For all the time and money your going to spend and end up with a shed that's to low, not all that big, have to waste a lot of lumber because nothing is 8", have to custom build a door, pore a slab you could have built a nice garage.

I could see if you just wanted to add some walls and store something like a lawn mower under the club house but that new drawing just does not not make since to me.


----------



## kaiden (Aug 18, 2012)

Thanks for all the help guys, I just wanted to know if double 2x6 were adequate for the span of 11'7".


----------



## tony.g (Apr 15, 2012)

Kaiden;as Daniel said, the two 2x6's will be slightly stronger than one 2x8.(I think by around 10%).
However, whether or not they will work for your situation depends on the loading stipulation and deflection limits for your floor, which presumably is in your Code. You also need to know the species of timber.Unless you know all this, no-one can say.


----------



## md2lgyk (Jan 6, 2009)

Do you really think the OP cares what the code says?? I suspect there'll be no permit, inspection, or even real plans for this thing.


----------



## tony.g (Apr 15, 2012)

md2lgyk said:


> Do you really think the OP cares what the code says?? I suspect there'll be no permit, inspection, or even real plans for this thing.

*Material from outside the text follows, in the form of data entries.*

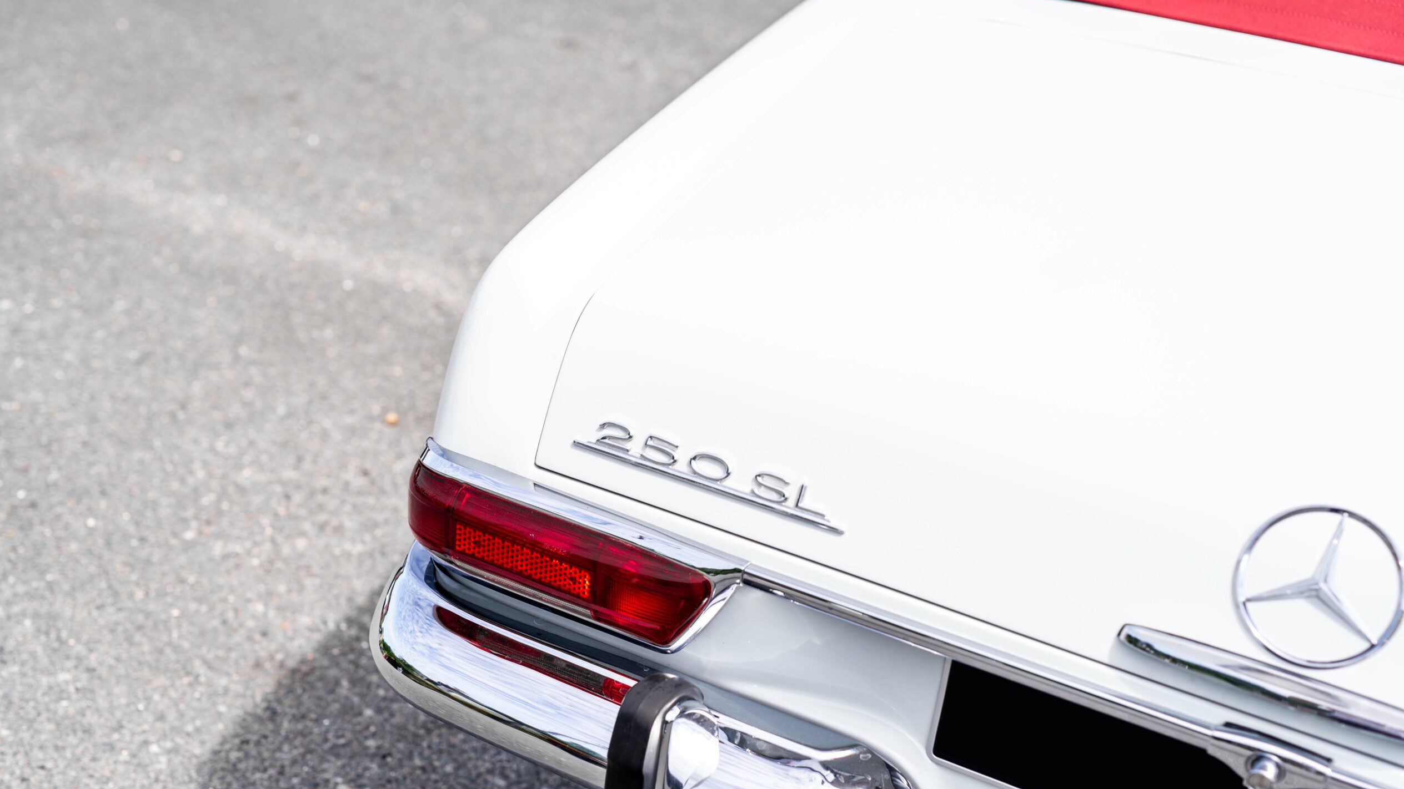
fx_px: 1973
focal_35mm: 53
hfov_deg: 39.2
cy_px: 459
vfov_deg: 22.6
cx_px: 706
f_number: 3.2
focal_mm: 50
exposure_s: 1/500
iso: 100
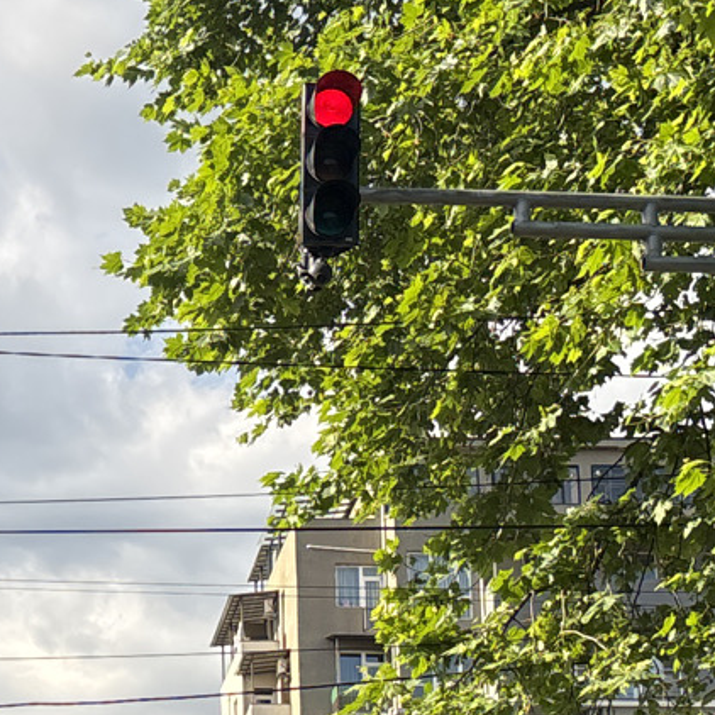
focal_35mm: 109
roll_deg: +0.0
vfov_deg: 15.8
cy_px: 649
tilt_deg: +14.5
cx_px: -66
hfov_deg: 15.6
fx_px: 2547
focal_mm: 5.96
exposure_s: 1/1845
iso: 50
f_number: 1.6
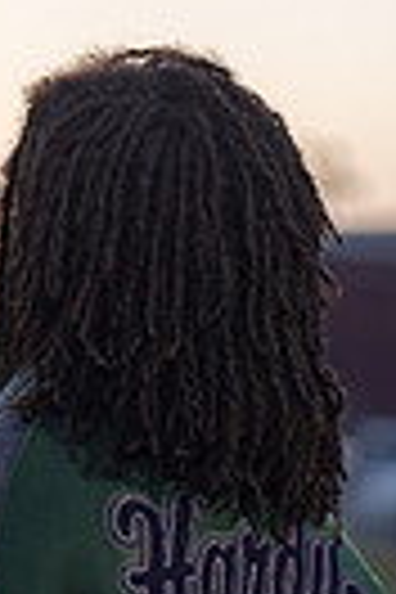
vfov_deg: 7.3
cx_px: 36
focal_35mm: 282
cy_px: 554
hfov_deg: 4.9
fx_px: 4653
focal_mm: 83
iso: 1000
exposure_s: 1/320
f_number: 2.8
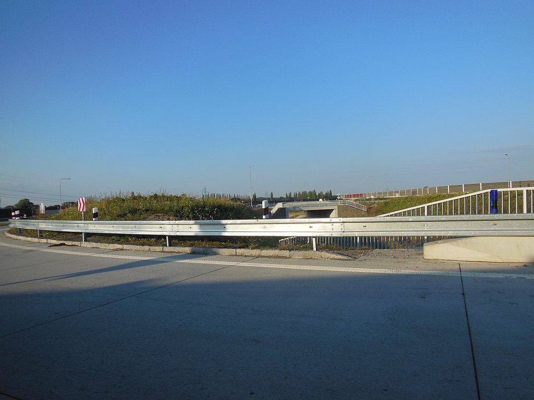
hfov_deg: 69.4
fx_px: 386
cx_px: 267
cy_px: 200
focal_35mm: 25
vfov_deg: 54.9
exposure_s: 1/1000
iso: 125
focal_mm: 4.5
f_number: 3.5
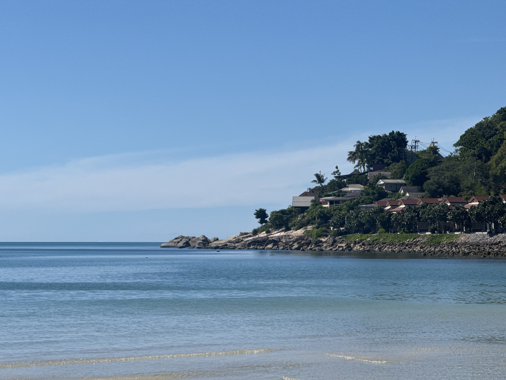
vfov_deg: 12.3
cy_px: 190
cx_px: 253
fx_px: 1754
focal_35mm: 120
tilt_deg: +1.6
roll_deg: +0.0
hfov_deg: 16.4
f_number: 2.8
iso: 50
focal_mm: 15.66
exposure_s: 1/2439
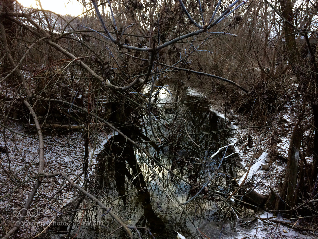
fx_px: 266
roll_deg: -2.0
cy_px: 120
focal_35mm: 29
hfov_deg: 61.7
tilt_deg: -17.1
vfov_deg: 48.2
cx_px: 159
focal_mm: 4.15
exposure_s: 1/500
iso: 200
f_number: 2.2
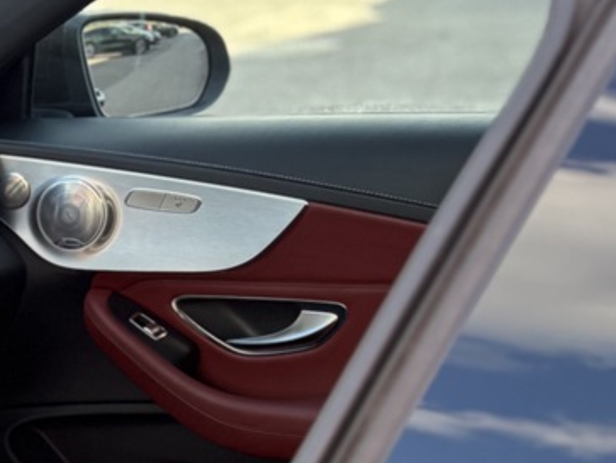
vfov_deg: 13.8
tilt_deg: -22.4
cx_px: -572
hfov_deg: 15.6
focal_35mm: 103
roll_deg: +5.1
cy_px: 611
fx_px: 1835
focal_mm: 5.96
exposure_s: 1/233
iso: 80
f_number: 1.6
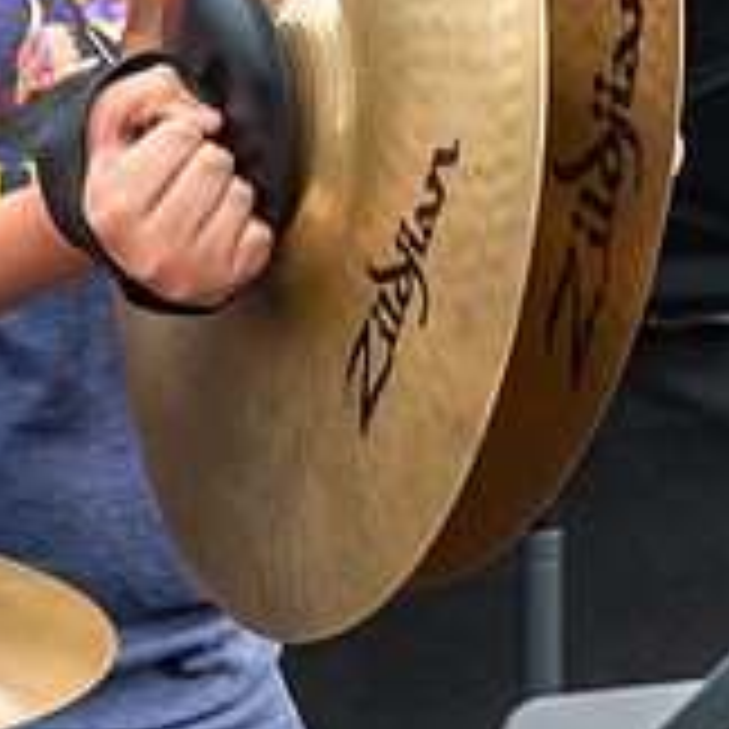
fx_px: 11127
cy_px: -280
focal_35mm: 467
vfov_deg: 3.7
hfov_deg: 3.8
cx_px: 78
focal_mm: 120
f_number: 8
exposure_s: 1/200
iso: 1250
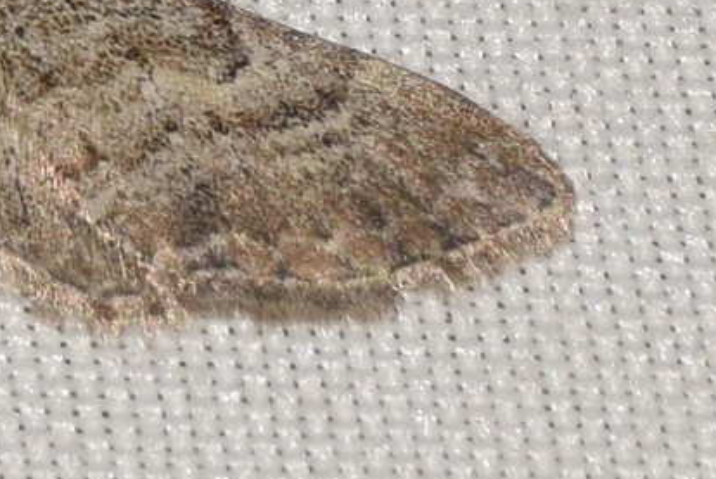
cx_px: -94
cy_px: 62
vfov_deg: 2.8
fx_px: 9656
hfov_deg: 4.2
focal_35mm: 485
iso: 100
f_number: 13
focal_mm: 140
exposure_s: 1/160
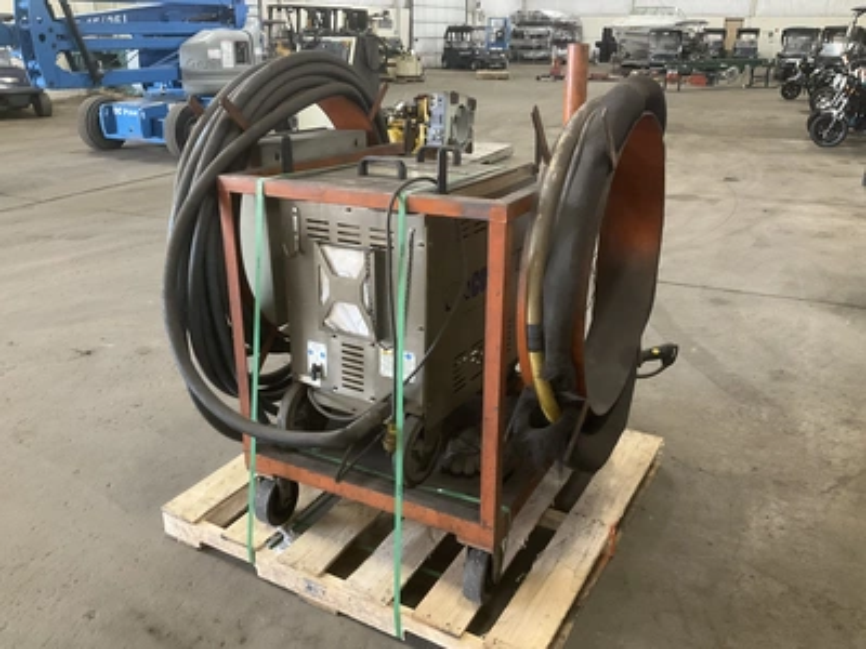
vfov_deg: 48.2
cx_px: 433
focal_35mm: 29
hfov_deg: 61.7
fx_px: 726
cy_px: 324
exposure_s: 1/60
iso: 250
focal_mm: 3
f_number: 1.8
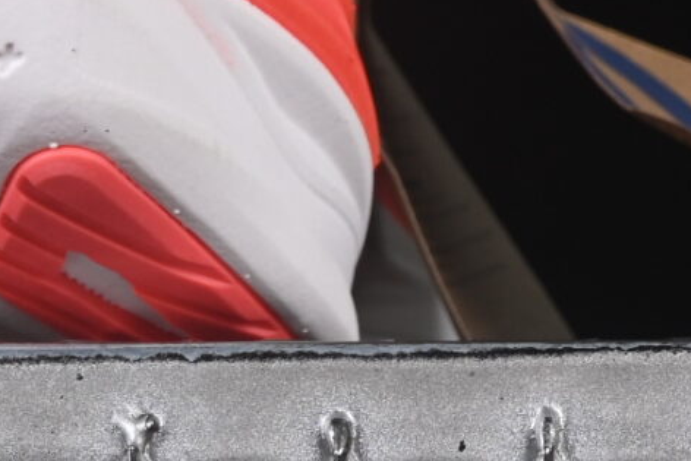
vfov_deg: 3.4
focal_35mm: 407
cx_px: -404
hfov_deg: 5.0
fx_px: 7814
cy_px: -432
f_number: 8
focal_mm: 50
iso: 160
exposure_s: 1/80
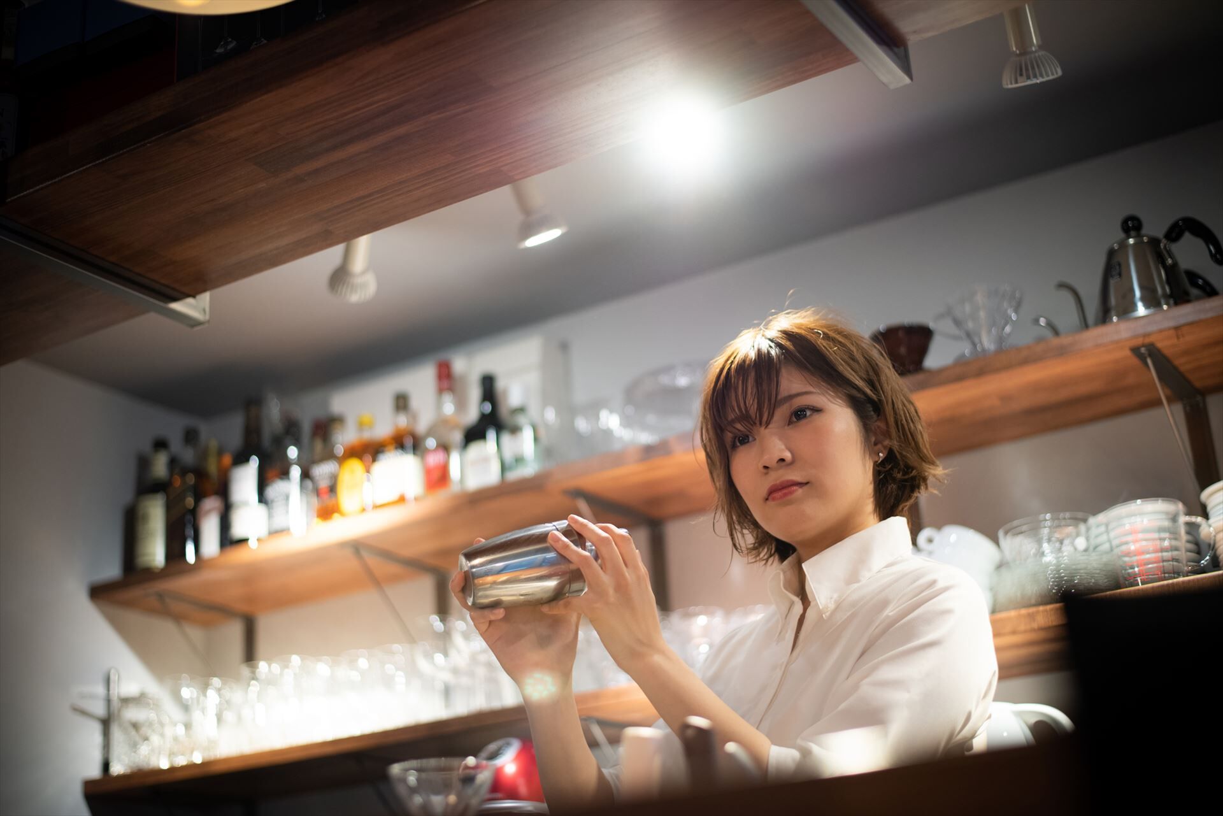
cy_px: 408
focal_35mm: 50
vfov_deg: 27.0
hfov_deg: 39.6
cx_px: 612
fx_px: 1699
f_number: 1.8
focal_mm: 50
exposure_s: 1/100
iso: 800
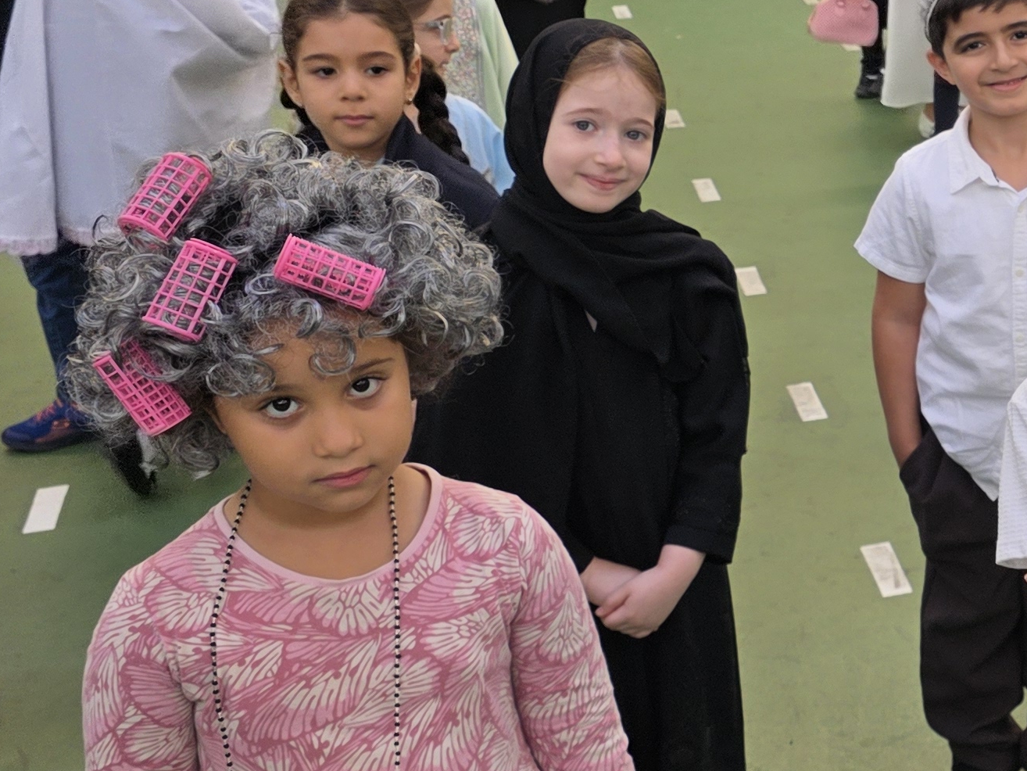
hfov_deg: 25.0
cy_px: 294
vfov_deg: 21.0
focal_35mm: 70
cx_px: 1234
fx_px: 2077
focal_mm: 6.3
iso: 25
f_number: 1.7
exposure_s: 1/100
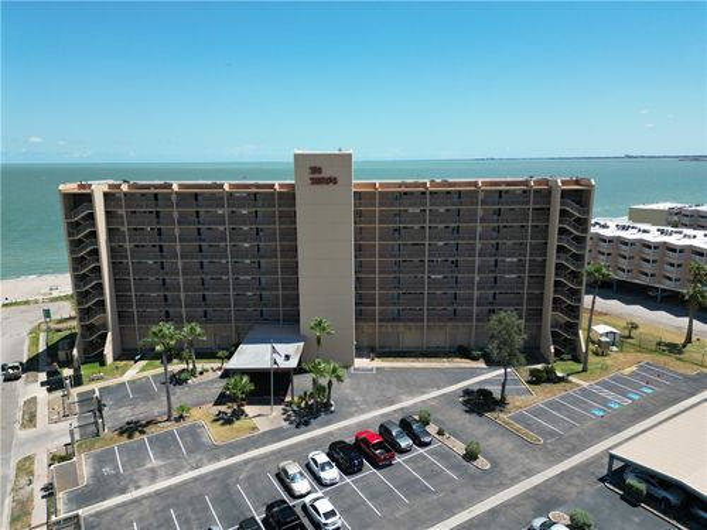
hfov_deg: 71.6
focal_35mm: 24
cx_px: 354
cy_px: 265
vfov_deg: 56.8
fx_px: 490
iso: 120
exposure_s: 1/3000
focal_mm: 6.72
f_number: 1.7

Quite possibly, but there's no harm in putting him in the picture; for all we know he may not have been aware of the legalities.


----------



## md2lgyk (Jan 6, 2009)

Yes, I suppose that's true. Around here, a permit and inspection are required even for a premanufactured Amish shed that just sits on the ground. Strictly a "revenue enhancement," which is why I almost never pull a permit.


----------



## Joe Carola (Apr 14, 2006)

md2lgyk said:


> I almost never pull a permit.


You deserve no help at all. Anyone who helps you here is as bad as you.are.


----------